GIVEN PROBLEM 1: From the passage on sender demeanor, list each situation in which people were found to differ widely in apparent honesty.
GIVEN PROBLEM 2: According to the passage on sender demeanor, how much more do people differ in the honesty of their demeanor than in their ability to detect lies?
GIVEN PROBLEM 3: Continue the passage on sender demeanor from its final sentence, keeping the same technical register.

[Begin DOCUMENT TEXT]

The first evidence of sender demeanor was uncovered in a laboratory study in which participants were videotaped while telling lies and truths. Later, other participants viewed the resulting tapes. They judged which of the earlier participants had been lying and which had been telling the truth. Results showed large differences in sender credibility. Some senders appeared truthful to virtually all the judges, and other senders were almost always judged to be untruthful. Significantly, the senders who appeared most honest when they were lying were the very senders who appeared most honest when telling the truth. The investigators termed this pattern of results a demeanor bias.

A later analysis of results from hundreds of studies attempted to quantify the impact of individual differences on deception judgments. Of several individual differences considered, differences in judgment ability were smallest, and differences in sender demeanor were largest. People differ in the honesty of their demeanor at least 14 times as much as they differ in the ability to detect lies. As these results imply, judges agree on who appears honest and who appears dishonest; they agree even when their judgments are wrong.

Individual differences in apparent honesty are large in every situation in which the differences have been studied. People differ widely in apparent honesty when they tell motivated lies as well as white lies. They differ widely in apparent honesty when they engage in deceptive interactions and when their honesty is judged from a videotape. They differ widely in apparent honesty when (on average) their lies are detectable and when their lies are not. When Person A judges Person B's truthfulness, the largest single determinant of the judgment is Person B's demeanor, research suggests.

[End DOCUMENT TEXT]
[Begin MATERIAL]

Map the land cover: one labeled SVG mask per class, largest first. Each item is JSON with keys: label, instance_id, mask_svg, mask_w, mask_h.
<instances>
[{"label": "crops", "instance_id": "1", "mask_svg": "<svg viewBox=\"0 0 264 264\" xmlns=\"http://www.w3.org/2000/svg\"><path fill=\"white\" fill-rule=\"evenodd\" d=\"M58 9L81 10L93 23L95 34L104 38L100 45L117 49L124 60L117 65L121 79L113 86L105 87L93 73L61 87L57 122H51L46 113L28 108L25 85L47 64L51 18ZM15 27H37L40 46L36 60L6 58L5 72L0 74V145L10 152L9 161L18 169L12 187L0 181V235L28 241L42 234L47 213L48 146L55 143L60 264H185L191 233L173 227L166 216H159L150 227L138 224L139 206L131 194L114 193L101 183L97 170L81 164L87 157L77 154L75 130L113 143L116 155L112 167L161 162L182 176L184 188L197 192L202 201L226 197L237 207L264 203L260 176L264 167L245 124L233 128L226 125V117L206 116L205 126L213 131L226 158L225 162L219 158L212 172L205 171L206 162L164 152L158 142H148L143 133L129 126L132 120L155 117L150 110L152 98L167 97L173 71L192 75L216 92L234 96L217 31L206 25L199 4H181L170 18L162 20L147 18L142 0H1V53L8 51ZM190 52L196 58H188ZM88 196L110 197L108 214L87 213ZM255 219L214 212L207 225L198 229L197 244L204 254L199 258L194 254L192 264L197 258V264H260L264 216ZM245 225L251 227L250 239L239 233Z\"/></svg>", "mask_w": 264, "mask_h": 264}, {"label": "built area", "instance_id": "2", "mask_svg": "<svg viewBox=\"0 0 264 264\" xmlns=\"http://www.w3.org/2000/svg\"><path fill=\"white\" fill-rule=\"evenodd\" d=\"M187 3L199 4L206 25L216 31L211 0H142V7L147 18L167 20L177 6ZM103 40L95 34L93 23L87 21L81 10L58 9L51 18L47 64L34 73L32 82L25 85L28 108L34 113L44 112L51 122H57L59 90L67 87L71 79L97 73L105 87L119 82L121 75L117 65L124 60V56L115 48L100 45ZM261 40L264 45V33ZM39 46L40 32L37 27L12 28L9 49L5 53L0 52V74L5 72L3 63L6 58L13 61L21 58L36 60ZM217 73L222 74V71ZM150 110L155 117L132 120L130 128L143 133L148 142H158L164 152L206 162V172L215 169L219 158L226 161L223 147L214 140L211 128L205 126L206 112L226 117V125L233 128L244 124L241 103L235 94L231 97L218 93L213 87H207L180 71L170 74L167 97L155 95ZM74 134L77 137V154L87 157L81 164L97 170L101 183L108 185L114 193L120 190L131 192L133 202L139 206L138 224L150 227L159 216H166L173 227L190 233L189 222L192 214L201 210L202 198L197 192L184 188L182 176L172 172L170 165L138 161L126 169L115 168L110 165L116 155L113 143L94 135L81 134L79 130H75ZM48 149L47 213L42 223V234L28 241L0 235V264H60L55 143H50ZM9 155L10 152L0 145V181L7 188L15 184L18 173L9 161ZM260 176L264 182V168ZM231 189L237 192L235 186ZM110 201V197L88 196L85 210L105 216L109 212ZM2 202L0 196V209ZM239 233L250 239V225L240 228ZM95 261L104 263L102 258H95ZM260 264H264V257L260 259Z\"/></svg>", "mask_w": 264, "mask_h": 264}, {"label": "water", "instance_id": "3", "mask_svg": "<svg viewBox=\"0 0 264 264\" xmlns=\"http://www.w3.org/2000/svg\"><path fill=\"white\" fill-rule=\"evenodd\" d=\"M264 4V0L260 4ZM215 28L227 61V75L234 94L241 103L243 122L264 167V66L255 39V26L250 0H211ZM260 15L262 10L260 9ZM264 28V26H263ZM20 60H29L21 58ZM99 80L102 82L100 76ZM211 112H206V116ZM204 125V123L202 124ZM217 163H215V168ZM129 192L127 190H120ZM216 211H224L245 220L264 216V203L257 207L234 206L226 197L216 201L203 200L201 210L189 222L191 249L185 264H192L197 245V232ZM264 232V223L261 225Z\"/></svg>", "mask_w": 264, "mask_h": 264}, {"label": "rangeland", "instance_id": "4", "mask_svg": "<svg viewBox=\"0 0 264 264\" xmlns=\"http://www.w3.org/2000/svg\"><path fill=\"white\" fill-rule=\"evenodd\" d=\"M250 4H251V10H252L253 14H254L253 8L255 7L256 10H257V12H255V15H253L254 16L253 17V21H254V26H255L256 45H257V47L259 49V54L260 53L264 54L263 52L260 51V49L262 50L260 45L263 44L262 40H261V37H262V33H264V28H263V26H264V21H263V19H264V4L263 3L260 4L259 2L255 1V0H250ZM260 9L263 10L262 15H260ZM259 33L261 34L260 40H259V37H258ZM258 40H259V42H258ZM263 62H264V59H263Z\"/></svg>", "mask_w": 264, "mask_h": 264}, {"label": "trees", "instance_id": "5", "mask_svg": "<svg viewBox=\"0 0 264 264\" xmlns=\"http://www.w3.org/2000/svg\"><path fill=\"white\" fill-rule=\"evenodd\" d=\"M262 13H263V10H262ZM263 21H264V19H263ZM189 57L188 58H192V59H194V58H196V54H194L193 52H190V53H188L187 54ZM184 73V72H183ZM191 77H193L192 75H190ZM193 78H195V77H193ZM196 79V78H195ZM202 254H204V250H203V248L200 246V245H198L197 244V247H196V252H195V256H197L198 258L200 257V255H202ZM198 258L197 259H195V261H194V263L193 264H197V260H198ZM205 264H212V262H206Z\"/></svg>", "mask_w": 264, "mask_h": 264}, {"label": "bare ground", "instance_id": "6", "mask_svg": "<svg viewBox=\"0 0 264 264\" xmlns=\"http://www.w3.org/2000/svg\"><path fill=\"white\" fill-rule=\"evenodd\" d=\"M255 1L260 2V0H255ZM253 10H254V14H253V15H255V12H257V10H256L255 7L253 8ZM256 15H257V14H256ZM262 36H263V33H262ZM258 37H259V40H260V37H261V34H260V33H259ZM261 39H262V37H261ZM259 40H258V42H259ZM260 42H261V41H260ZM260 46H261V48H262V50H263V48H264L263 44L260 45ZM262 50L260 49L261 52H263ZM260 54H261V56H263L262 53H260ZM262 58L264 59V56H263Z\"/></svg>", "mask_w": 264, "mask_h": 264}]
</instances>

[End MATERIAL]

EXPECTED OUTPUT 1:
- When telling motivated lies
- When telling white lies
- When engaging in deceptive interactions
- When their honesty is judged from a videotape
- When, on average, their lies are detectable
- When their lies are not detectable

EXPECTED OUTPUT 2: At least 14 times as much.

EXPECTED OUTPUT 3:
A recent series of experiments underscores the importance of individual differences in apparent honesty. Researchers began by videotaping people who were telling lies and truths, and solicited deception judgments of these videotapes from undergraduates. Using the undergraduates' judgments, they identified the people on the videotape who were perceived as most and least honest. The researchers then created two videotapes: a veracity-matched tape and a veracity-mismatched tape. On the veracity-matched tape were people who appeared honest and were telling the truth as well as people who appeared dishonest and were lying. On the veracity-mismatched tape were people who were telling the truth but appeared dishonest, as well as people who were lying but appeared honest.

The investigators solicited deception judgments to these two specially constructed tapes from a variety of judges: American undergraduates, Koreans, and U.S. government security agents. Without exception, judges were highly accurate in discriminating lies from truths on the veracity-matched tape. Without exception, they were highly inaccurate when judging the veracity-mismatched tape. Deception judgments can be more strongly affected by a sender's apparent truthfulness than the sender's actual truthfulness, as this research dramatically shows.